Auspice testing data (get-data) #1558

Open jameshadfield opened 2 years ago

jameshadfield commented 2 years ago

Background

This repo doesn't contain any datasets beyond some very minimal examples to explain the dataset format. Instead we rely on the get-data script which downloads a slew of (nextstrain core) datasets. In times gone by, this was an accurate listing of all of our core datasets (and other sources didn't exist -- groups, community etc). This script is often run manually (e.g. npm run get-data) so you can have some data to play with, and heroku runs this during setup (npm run heroku-postbuild) which results in usable datasets in review apps.

Shortcomings

A lot of auspice's functionality cannot be tested with the data here and two PRs in the last couple of weeks have highlighted this: https://github.com/nextstrain/auspice/pull/1557 and https://github.com/nextstrain/auspice/pull/1552. This means the heroku-review apps are not useful, and people have to manually checkout the auspice branch and obtain an appropriate dataset for testing.

Proposal

We should make the get-data script obtain a useful set of testing datasets, preferably using timestamped datasets so we can ensure reproducibility. For PRs which need additional datasets to test, these should be added to the get-data script as part of the PR.

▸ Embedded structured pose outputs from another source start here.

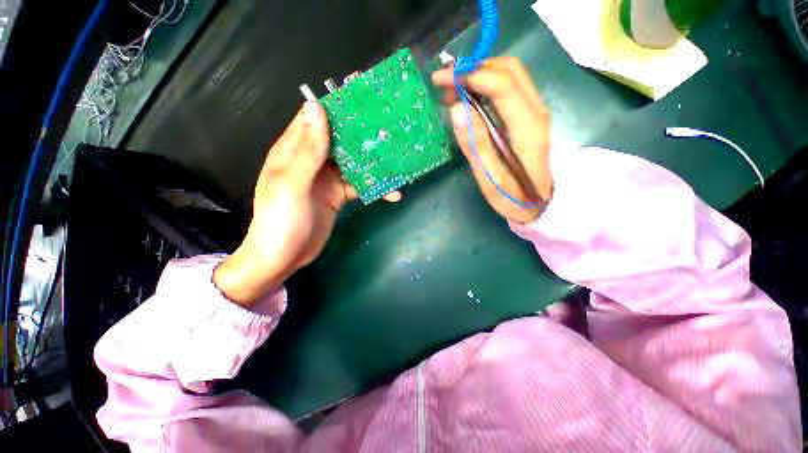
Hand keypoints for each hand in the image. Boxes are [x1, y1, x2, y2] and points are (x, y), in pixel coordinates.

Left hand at [214, 102, 399, 305]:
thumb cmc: (281, 221)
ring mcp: (327, 178)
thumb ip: (308, 150)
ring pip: (354, 162)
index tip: (365, 97)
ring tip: (398, 160)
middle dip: (363, 133)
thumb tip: (318, 107)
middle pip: (340, 138)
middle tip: (391, 128)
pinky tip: (392, 192)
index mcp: (294, 150)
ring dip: (374, 162)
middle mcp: (312, 160)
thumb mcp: (293, 184)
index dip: (337, 105)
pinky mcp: (338, 195)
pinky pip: (360, 185)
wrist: (284, 257)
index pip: (315, 117)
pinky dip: (375, 187)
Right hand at [432, 57, 552, 223]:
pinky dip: (486, 85)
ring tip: (453, 92)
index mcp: (527, 128)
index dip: (470, 76)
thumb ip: (474, 143)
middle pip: (508, 70)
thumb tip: (457, 109)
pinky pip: (510, 87)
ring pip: (510, 75)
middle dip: (473, 69)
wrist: (538, 203)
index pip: (502, 84)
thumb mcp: (488, 177)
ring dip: (479, 75)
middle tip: (445, 85)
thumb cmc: (512, 196)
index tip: (442, 81)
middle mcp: (536, 111)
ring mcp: (536, 111)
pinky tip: (469, 99)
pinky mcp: (530, 116)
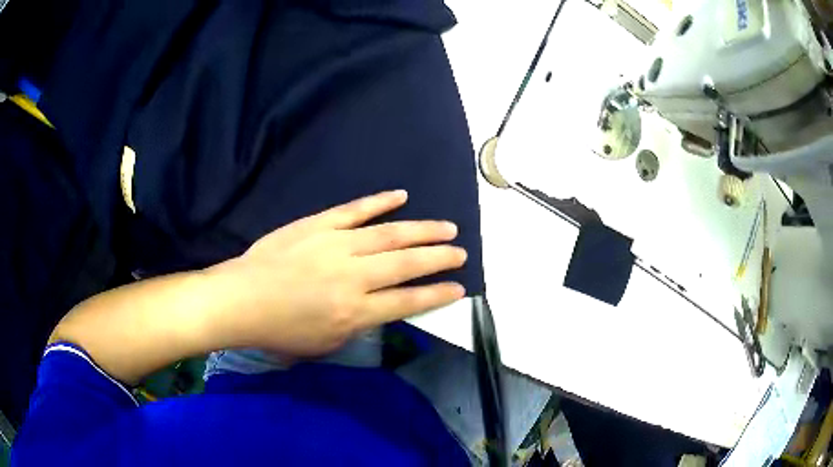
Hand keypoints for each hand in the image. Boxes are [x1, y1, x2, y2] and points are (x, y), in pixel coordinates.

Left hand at [211, 190, 466, 356]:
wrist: (242, 299)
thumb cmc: (280, 331)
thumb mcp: (325, 345)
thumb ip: (357, 327)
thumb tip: (377, 310)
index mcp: (354, 312)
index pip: (407, 302)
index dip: (436, 294)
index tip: (458, 288)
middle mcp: (353, 277)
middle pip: (406, 265)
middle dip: (438, 259)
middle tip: (460, 253)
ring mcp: (336, 245)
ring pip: (389, 235)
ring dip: (422, 231)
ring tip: (447, 228)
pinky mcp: (319, 224)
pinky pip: (355, 210)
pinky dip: (380, 202)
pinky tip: (402, 196)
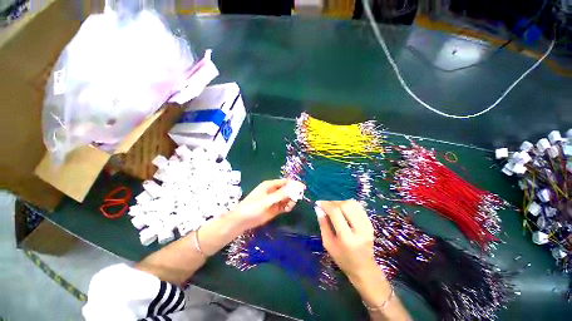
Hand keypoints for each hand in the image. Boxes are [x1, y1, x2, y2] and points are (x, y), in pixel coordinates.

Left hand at [232, 179, 304, 230]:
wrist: (242, 221)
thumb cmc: (253, 207)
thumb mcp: (267, 200)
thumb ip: (281, 194)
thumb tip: (294, 187)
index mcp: (270, 185)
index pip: (285, 182)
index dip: (294, 184)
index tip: (303, 188)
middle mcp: (273, 191)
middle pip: (287, 190)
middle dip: (293, 193)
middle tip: (297, 199)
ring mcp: (274, 200)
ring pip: (287, 198)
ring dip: (290, 201)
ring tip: (289, 206)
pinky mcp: (275, 208)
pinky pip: (284, 205)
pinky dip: (287, 206)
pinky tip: (287, 209)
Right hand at [314, 200, 382, 282]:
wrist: (364, 268)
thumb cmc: (343, 259)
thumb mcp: (328, 244)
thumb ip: (323, 224)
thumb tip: (318, 208)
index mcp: (347, 238)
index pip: (336, 213)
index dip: (326, 205)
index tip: (318, 203)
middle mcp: (359, 229)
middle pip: (346, 205)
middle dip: (334, 203)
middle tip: (327, 207)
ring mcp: (367, 225)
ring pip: (353, 204)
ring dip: (341, 203)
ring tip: (335, 209)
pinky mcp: (370, 223)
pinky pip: (358, 207)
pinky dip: (348, 205)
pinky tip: (343, 211)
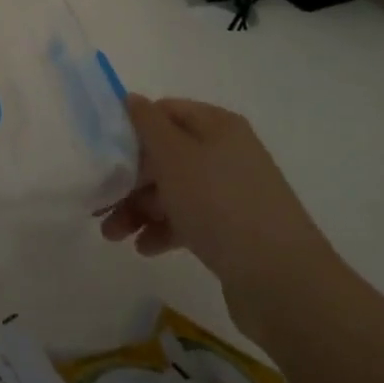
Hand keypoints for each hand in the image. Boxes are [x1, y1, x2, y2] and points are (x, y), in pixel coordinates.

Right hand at [100, 94, 338, 335]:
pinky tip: (144, 249)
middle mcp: (226, 153)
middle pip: (166, 155)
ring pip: (174, 190)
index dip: (132, 128)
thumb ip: (147, 124)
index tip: (103, 153)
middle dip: (129, 178)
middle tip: (99, 202)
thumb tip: (131, 98)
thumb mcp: (174, 156)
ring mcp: (232, 193)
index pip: (165, 111)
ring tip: (113, 235)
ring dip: (140, 208)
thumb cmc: (221, 205)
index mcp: (217, 126)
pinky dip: (164, 230)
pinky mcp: (233, 231)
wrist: (283, 283)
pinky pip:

victorlin commented 2 years ago

Note that the PR review apps allow us to test on live nextstrain.org data

jameshadfield commented 2 years ago

Note that the PR review apps allow us to test on live nextstrain.org data

That's true (and a big positive) but it doesn't help with local development and, some time in the future, actual tests within auspice.

I'll take a crack at this issue today - it seems simple on the surface!